Dopo la sentenza e il «no comment» di Francoforte, ieri la Commissione si è limitata a ricordare che il diritto europeo ha prevalenza sul diritto nazionale: nel 2018 la Corte di giustizia europea ha riconosciuto la «proporzionalità» dell’intervento della Bce e quindi la sua legalità (il rispetto dei Trattati, anche se per Karlsruhe la Corte europea ha «evitato di valutare l’importanza della proporzionalità»). La questione della «proporzionalità» riguarda direttamente l’Italia (non a caso lo spread è subito aumentato), l’Italia “pesa” per il 15,6% nel capitale della Bce mentre la Banca centrale ha acquisito il 30% del debito (cifra che resta però nella legalità: la Bce non può detenere più del 33% del debito di uno stato messo sul mercato).
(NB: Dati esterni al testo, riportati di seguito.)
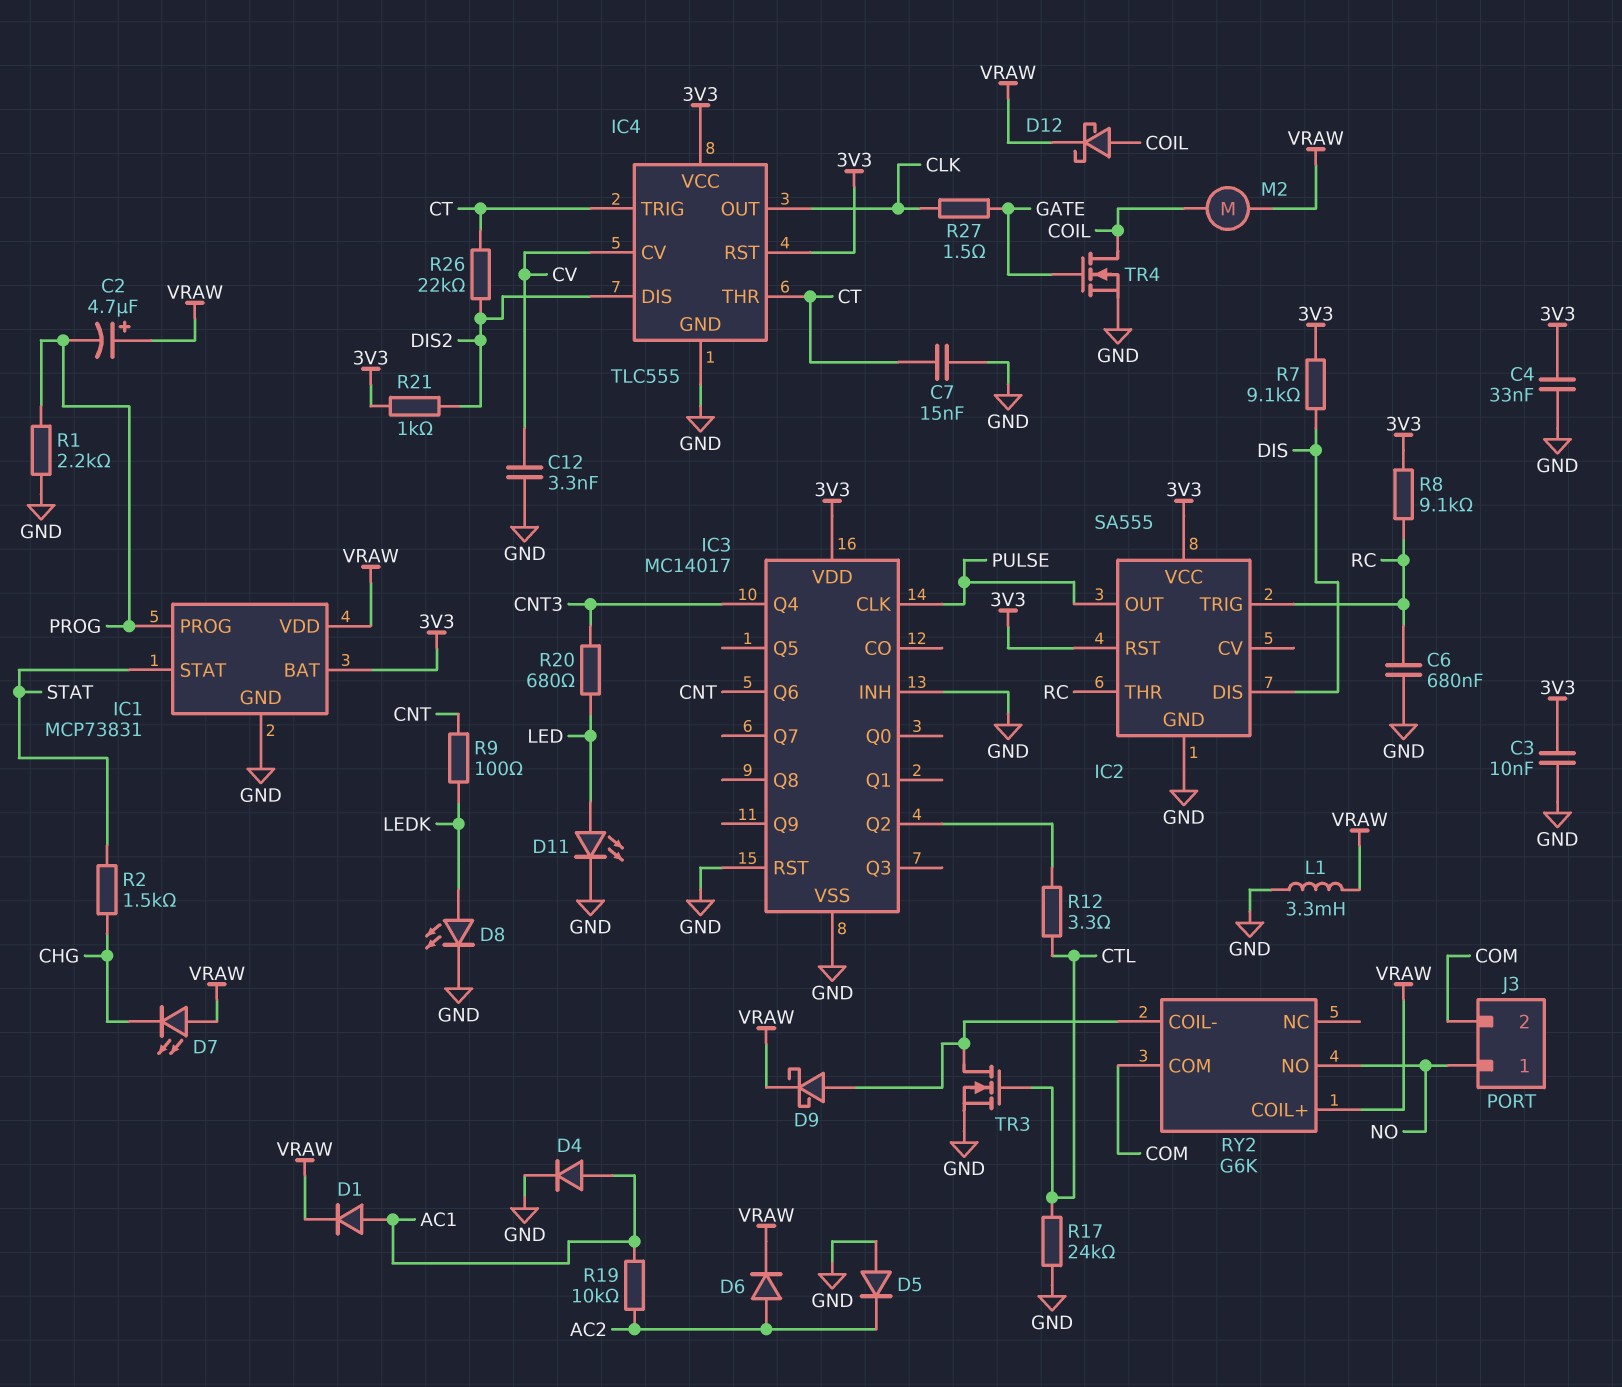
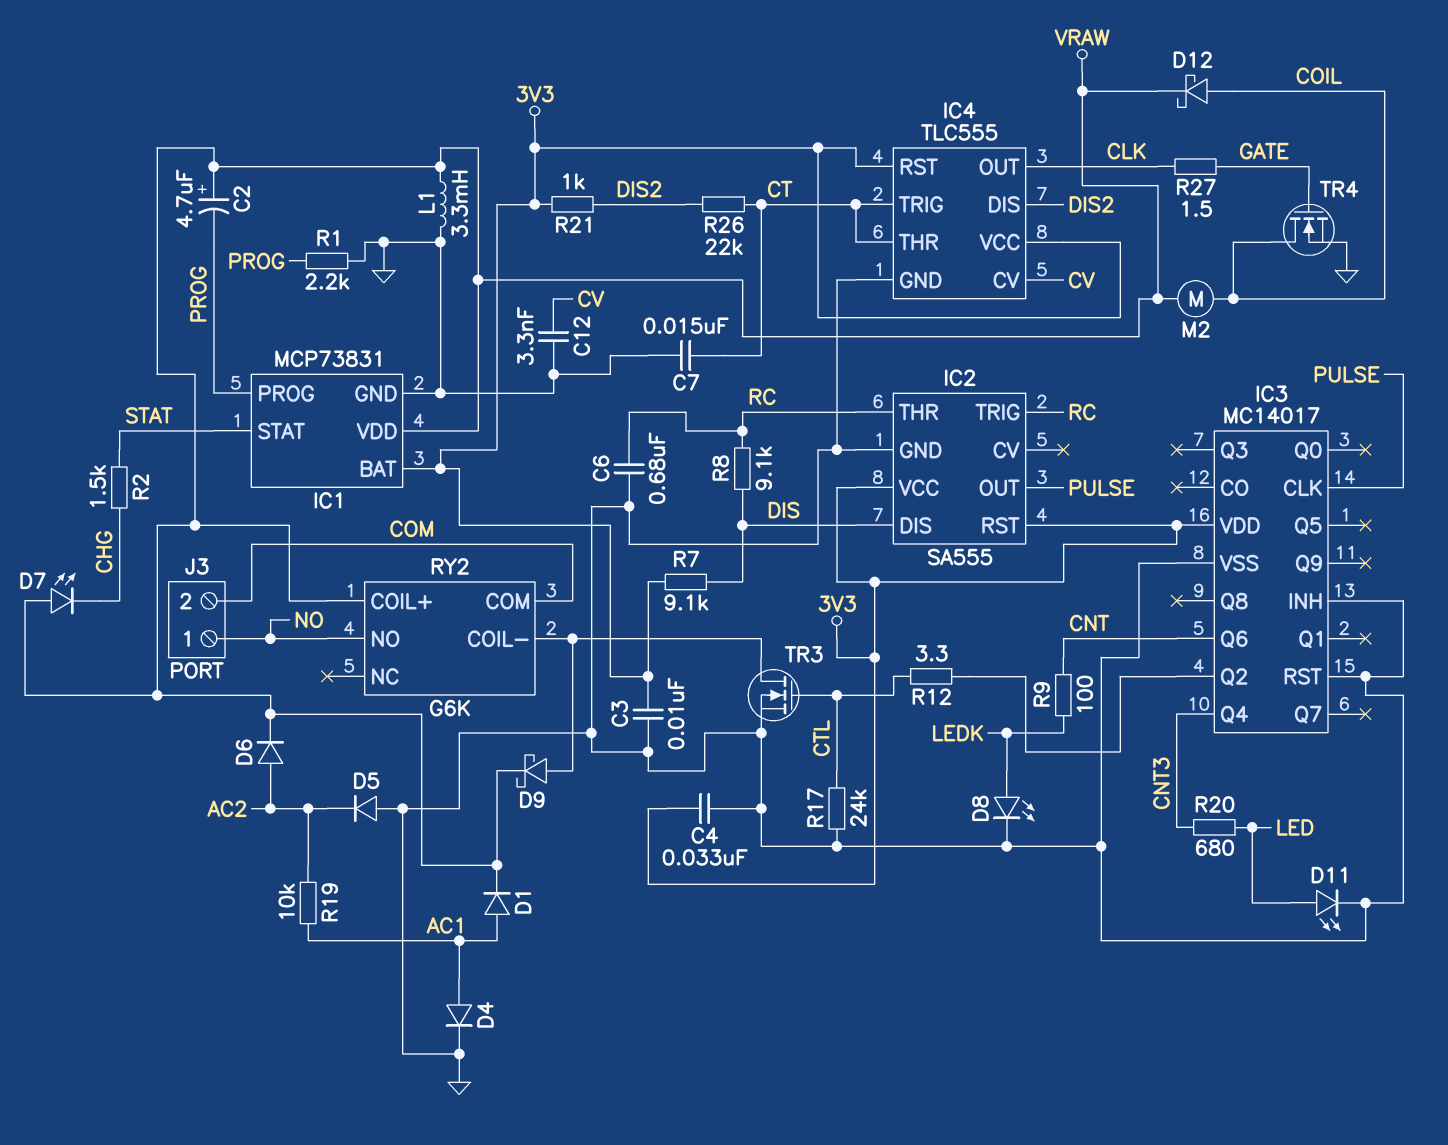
R8: 9.1k (3V3, RC) -> 9.1k (DIS, RC)

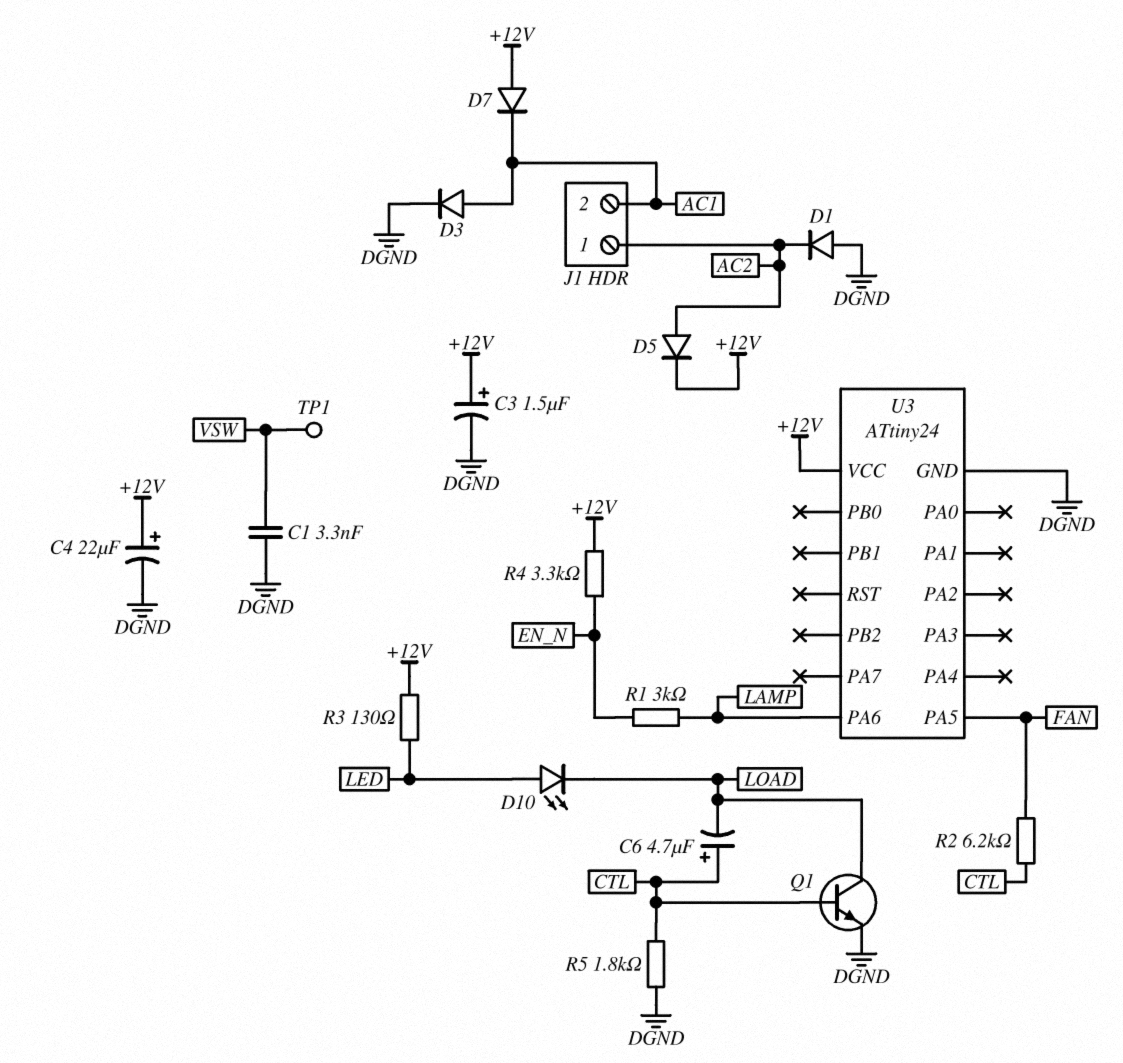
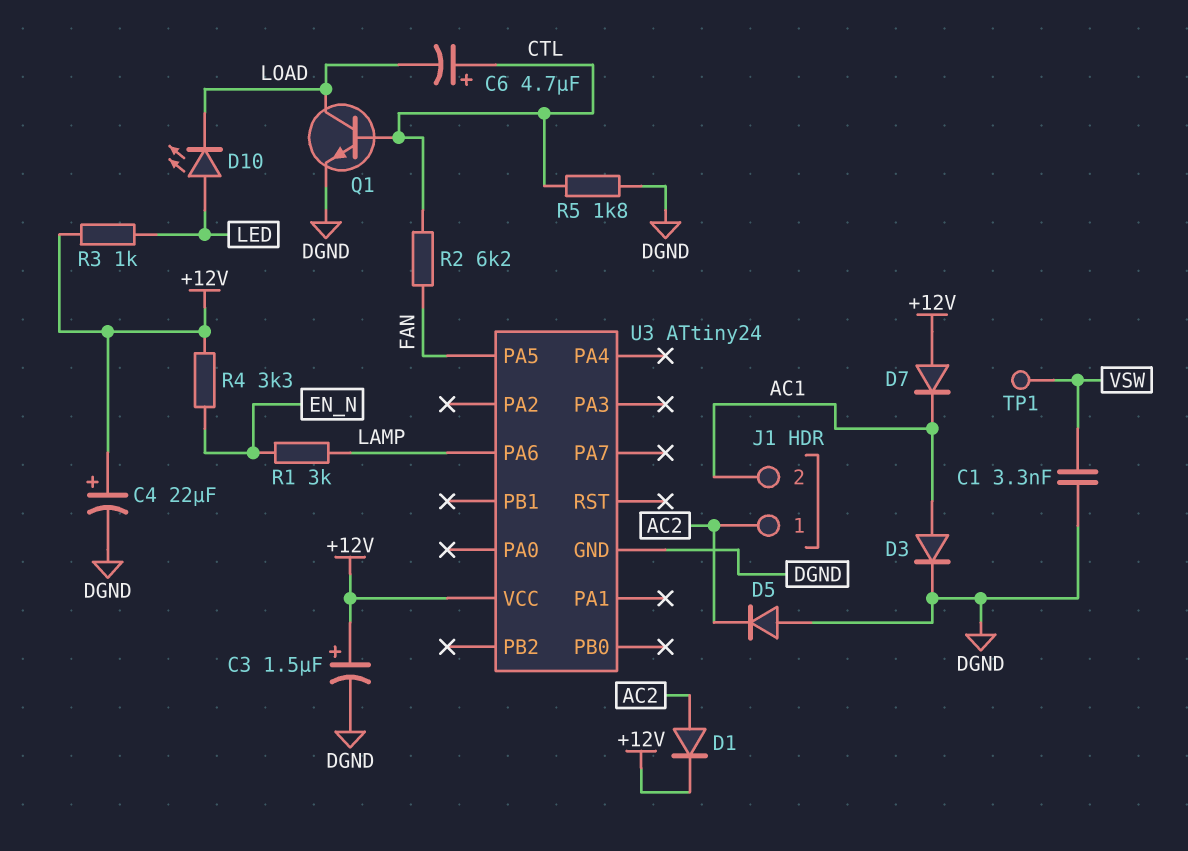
D1: diode (A DGND, K AC2) -> diode (A AC2, K +12V)
D5: diode (A AC2, K +12V) -> diode (A DGND, K AC2)
R3: 130 (+12V, LED) -> 1k (+12V, LED)

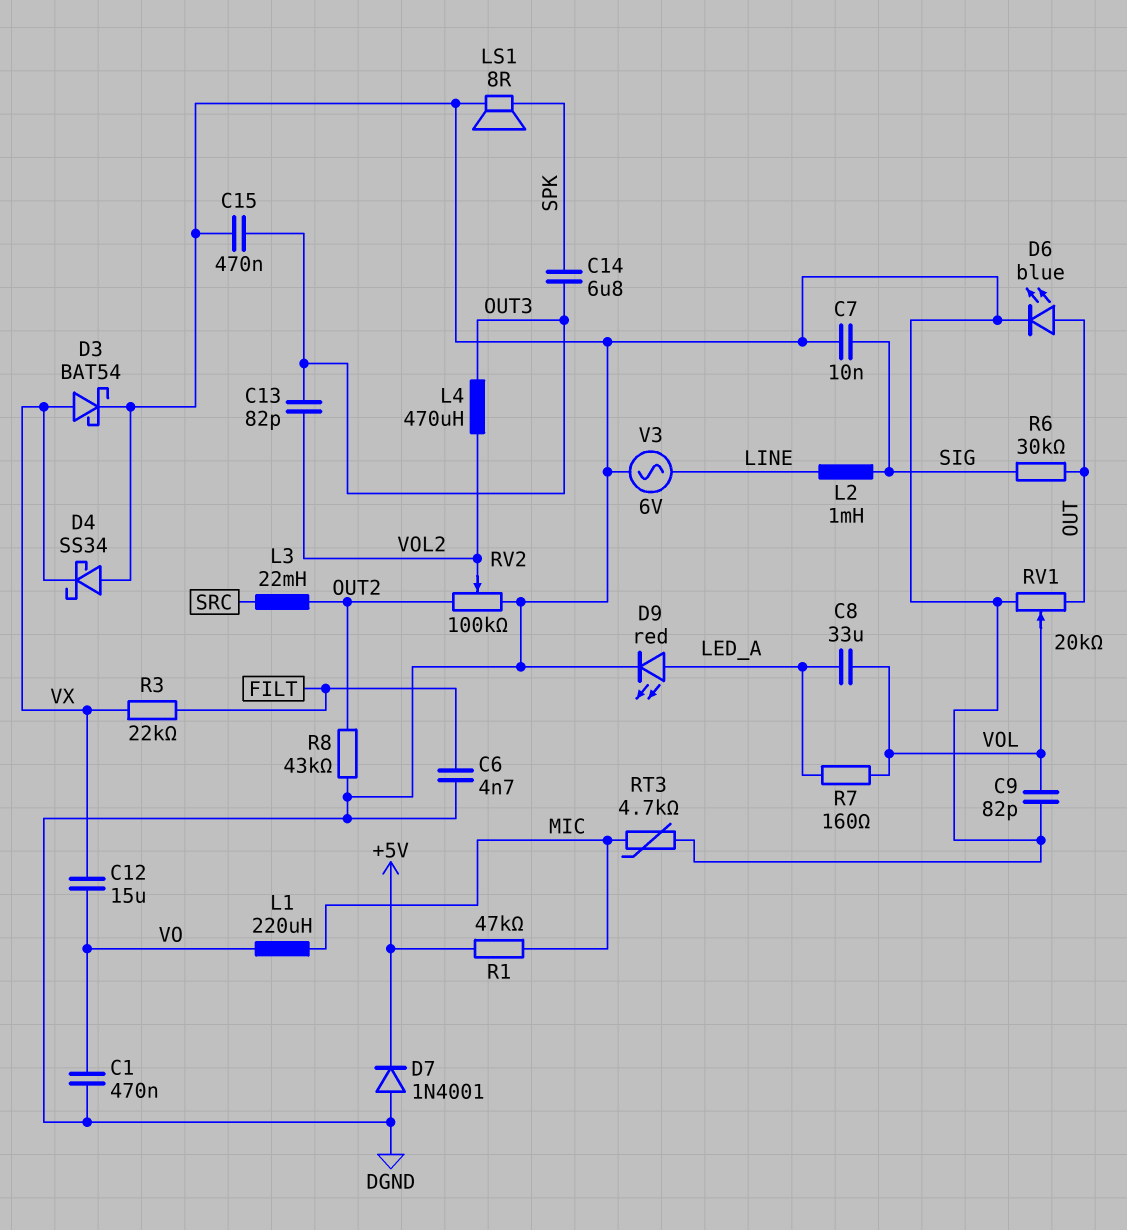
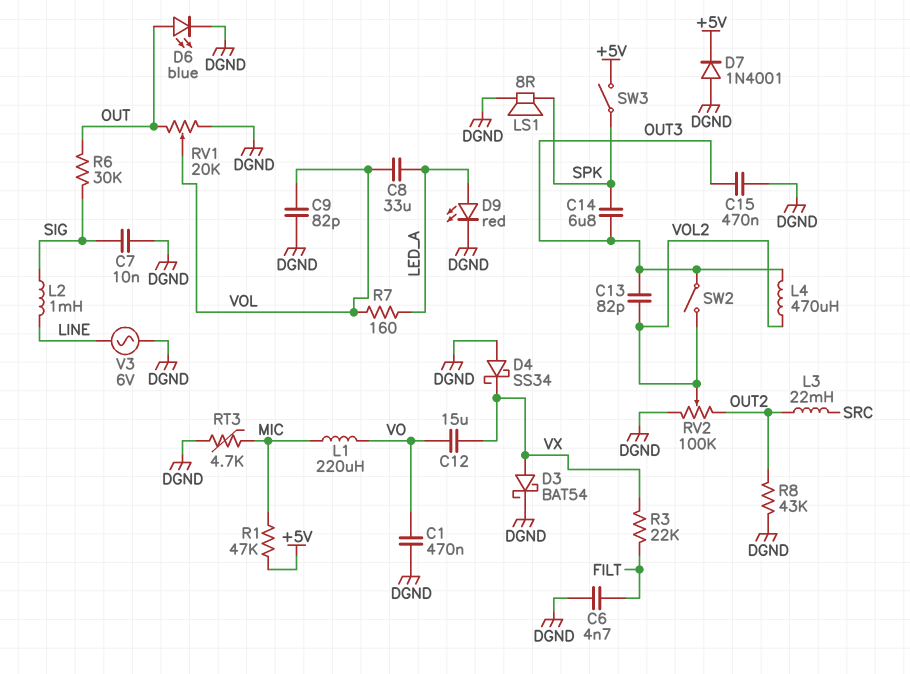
SW2: none -> switch (OUT3, VOL2)
SW3: none -> switch (+5V, SPK)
Il ruolo centrale della Corte di Karlsruhe deriva dalla storia tedesca, degli anni ’30 e del ’45, che hanno portato alla separazione della politica dall’economia. C’è l’ossessione della monetizzazione, che può portare all’iperinflazione (ma oggi il rischio è inverso: ieri l’Ocse ha rivelato che a marzo c’è stato il più forte calo dell’inflazione nei paesi più industrializzati – a causa del crollo del prezzo del petrolio – portando la media annuale a 1,7%).

Dietro il ricorso alla Corte di Karlsruhe e alla risposta dell’alta giurisdizione c’è la battaglia su chi pagherà la crisi. La Corte tedesca sostiene che, con il vecchio Qe, la Bce ha monetizzato parte del debito in modo eccessivo e di conseguenza ha messo a rischio il risparmio dei cittadini (tedeschi in questo caso). La Bce ha «ignorato le conseguenze economiche» del Qe.

La Germania, in altri termini, ha paura di dover pagare per gli altri. Karlsruhe aveva già espresso forti dubbi sull’Omt, il programma di acquisiti illimitati di obbligazioni di stato da parte della Bce. Ma la Corte non si interroga sulle conseguenze che avrebbe un crollo del sud dell’Europa (Italia, Spagna, ora anche Francia) sui risparmiatori tedeschi.